Y otra vez: Volte-Basse… Castelbianco y Orlov…

Y supe que eso era lo único que necesitaba.

Pero Van Aver no había aparecido. Yo tenía su fotografía en mi memoria: un hombre grande, de cara roja, un sureño bebedor de sesenta y ocho años. Usaba el cabello blanco tan largo que se le curvaba sobre el cuello, por lo menos en las últimas fotos de la Agencia. Tenía la nariz grande y marcada por venas, propio de los alcohólicos. Un alcohólico, decía Hal Sinclair, es una persona que bebe más o menos lo mismo que tú y que no te cae bien.

A las diez y cuarto, pagué la cuenta y me deslicé hacia afuera por la puerta del frente del bar restaurante. El estacionamiento estaba oscuro pero vi la variedad típica de Fiat Pandas, Fiat Ritmos, Ford Fiestas, Peugeots y un Porsche negro. Después de los ruidos del bar, me gustaba la quietud del estacionamiento oscuro. Respiré una vez el aire frío que parecía más limpio y más tonificante en esa parte de Roma.

En la última fila de autos había un Mercedes brillante color oliva, licencia de Roma 17017. Y ahí estaba, dormido en el asiento del conductor, tirado hacia adelante, como un viejo. Yo hubiera esperado que tuviera el motor encendido, que estuviera impaciente por llevarme a Toscana en el viaje de tres horas de autopista, pero no, el auto estaba a oscuras. Y la luz del interior tampoco estaba encendida. Van Aver, supuse, dormía en las vastas cantidades de alcohol que según su ficha personal era su costumbre consumir. Un alcohólico, sí, pero un hombre que conocía a todos, que se movía bien en muchos medios. Por esas cualidades, se le toleraban sus pecadillos.
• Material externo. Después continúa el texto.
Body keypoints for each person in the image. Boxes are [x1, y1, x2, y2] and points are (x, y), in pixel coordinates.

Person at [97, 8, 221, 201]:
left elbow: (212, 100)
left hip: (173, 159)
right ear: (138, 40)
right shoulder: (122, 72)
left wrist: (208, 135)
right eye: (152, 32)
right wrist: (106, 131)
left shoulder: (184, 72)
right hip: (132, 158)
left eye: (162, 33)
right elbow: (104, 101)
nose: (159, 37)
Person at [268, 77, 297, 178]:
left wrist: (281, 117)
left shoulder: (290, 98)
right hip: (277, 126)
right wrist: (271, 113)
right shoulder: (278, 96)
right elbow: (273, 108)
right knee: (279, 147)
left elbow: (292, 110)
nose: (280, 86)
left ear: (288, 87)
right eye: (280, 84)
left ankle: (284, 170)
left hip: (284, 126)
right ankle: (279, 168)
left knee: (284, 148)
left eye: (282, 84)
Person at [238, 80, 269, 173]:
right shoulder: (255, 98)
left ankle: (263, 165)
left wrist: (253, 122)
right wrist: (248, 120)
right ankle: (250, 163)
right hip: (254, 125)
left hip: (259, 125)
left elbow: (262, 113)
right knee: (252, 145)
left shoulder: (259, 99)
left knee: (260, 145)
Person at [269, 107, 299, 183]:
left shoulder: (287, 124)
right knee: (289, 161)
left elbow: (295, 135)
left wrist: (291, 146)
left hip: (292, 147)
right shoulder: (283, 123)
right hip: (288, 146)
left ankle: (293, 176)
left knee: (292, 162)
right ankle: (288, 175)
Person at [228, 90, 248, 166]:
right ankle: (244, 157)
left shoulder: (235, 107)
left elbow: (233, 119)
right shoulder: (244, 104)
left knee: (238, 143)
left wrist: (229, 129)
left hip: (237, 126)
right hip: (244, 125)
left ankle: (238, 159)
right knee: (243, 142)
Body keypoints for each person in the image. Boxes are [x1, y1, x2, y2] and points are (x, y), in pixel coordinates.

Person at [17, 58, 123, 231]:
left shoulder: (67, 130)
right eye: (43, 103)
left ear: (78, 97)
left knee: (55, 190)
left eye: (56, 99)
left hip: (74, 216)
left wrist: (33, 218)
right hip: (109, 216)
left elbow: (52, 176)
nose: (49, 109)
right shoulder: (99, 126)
El parabrisas estaba empañado. Cuando me acerqué pensé en si sería prudente insistirle en manejar yo mismo o si lo ofendería en su ego. Me deslicé dentro del auto y traté de oír sus pensamientos, algo que se había convertido en un acto casi automático. Quería oír esos fragmentos interesantes de la gente que duerme.
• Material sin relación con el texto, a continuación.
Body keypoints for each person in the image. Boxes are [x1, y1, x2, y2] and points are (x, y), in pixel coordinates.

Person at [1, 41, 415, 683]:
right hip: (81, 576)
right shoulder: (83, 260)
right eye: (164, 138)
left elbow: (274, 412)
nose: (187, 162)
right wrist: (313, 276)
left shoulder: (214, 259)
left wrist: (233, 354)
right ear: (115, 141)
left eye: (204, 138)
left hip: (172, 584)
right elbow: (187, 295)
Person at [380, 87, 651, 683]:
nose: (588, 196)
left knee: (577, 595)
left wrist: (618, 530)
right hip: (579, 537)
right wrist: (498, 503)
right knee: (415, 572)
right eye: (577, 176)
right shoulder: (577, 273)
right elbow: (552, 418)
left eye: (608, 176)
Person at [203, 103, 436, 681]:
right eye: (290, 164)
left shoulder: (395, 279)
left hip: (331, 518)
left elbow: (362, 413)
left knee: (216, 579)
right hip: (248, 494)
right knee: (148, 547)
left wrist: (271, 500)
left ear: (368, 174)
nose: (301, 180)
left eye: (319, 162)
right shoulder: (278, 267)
Pero no había nada. Un silencio completo. Me pareció extraño, ilógico…

… y un segundo después, me sacudió una ola vertiginosa y desesperada de adrenalina.
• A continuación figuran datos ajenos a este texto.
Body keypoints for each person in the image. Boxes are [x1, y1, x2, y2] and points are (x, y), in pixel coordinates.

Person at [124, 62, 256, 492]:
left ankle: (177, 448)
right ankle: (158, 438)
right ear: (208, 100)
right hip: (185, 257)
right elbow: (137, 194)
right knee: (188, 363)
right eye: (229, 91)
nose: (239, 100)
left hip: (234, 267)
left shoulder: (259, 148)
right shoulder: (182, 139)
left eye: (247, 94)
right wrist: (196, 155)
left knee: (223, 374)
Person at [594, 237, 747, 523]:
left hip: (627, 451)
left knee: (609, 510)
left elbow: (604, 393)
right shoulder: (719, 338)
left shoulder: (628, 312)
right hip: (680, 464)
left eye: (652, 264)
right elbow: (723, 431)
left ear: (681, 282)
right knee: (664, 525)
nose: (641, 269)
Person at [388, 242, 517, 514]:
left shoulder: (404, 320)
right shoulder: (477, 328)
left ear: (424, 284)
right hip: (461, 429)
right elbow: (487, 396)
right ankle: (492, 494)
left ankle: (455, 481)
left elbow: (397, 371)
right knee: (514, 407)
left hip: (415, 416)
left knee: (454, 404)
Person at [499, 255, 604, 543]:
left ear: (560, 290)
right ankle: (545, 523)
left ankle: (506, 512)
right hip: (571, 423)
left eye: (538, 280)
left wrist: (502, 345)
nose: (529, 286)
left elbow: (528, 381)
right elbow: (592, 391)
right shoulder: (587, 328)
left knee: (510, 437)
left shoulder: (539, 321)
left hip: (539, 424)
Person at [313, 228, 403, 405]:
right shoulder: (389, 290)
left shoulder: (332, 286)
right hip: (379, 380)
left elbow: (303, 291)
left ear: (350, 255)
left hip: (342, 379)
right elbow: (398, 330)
Vi cómo se curvaba el largo cabello blanco de Van Aver contra su cuello, contra el suéter de cuello alto color azul marino, la boca abierta en lo que parecía un ronquido y debajo, el cuello abierto de un extremo al otro, grotesco. Una mancha terrible de color rojo oscuro se le deslizaba por las solapas de la chaqueta; el cuello pálido, arrugado, seguía soltando el lago rojo de sangre que mis ojos al principio se negaban a aceptar. Vi que estaba muerto y salté para salir del auto cuanto antes.

32

Corrí hacia la calle del Trullo, con el corazón en la boca, y encontré allí el auto alquilado. Estuve manoseando la llave un rato hasta que finalmente conseguí abrirlo y hundirme en el asiento delantero. Respiré despacio, una y otra vez, hasta que conseguí tranquilizarme.

El problema era que de pronto me habían arrojado otra vez a la época de la pesadilla, estaba otra vez en París. Descubrí que recordaba cosas todo el tiempo, casi como en un caleidoscopio. Me volvía a la mente la calle Jacob, los dos cuerpos, uno de ellos el de mi amada Laura… una y otra y otra vez.

Sea cual sea la mística del trabajo clandestino de inteligencia, generalmente no incluye asesinatos ni acciones violentas. Esos momentos son las excepciones, nunca la regla, y aunque en el escenario de la Guerra Fría, todos estábamos entrenados para enfrentarnos con eventuales derramamientos de sangre, la sangre en sí casi nunca entraba en nuestras vidas.

La mayor parte de los que trabajan en la clandestinidad ven muy poca violencia durante sus carreras; mucho estrés y mucha ansiedad, sí, pero muy poca violencia directa. Y cuando la encuentran, si la encuentran, reaccionan como cualquier otra persona: todo eso les da asco, los llena de repulsión, se dejan dominar por el instinto del tipo de pelea-o-huida. La mayoría de los agentes que tiene la mala suerte de encontrarse con mucha sangre al comienzo de la carrera se quema pronto y se retira en pocos años.

Pero a mí me pasaba algo distinto. La exposición a la sangre y a la violencia tocaba un resorte muy adentro en mi interior. Apagaba algo: el horror esencial de todo ser humano frente a la violencia. En lugar de horrorizarme, me convertía en una persona furiosa, decidida, lógica, tranquila. Era como si me dieran un sedante por vía intravenosa.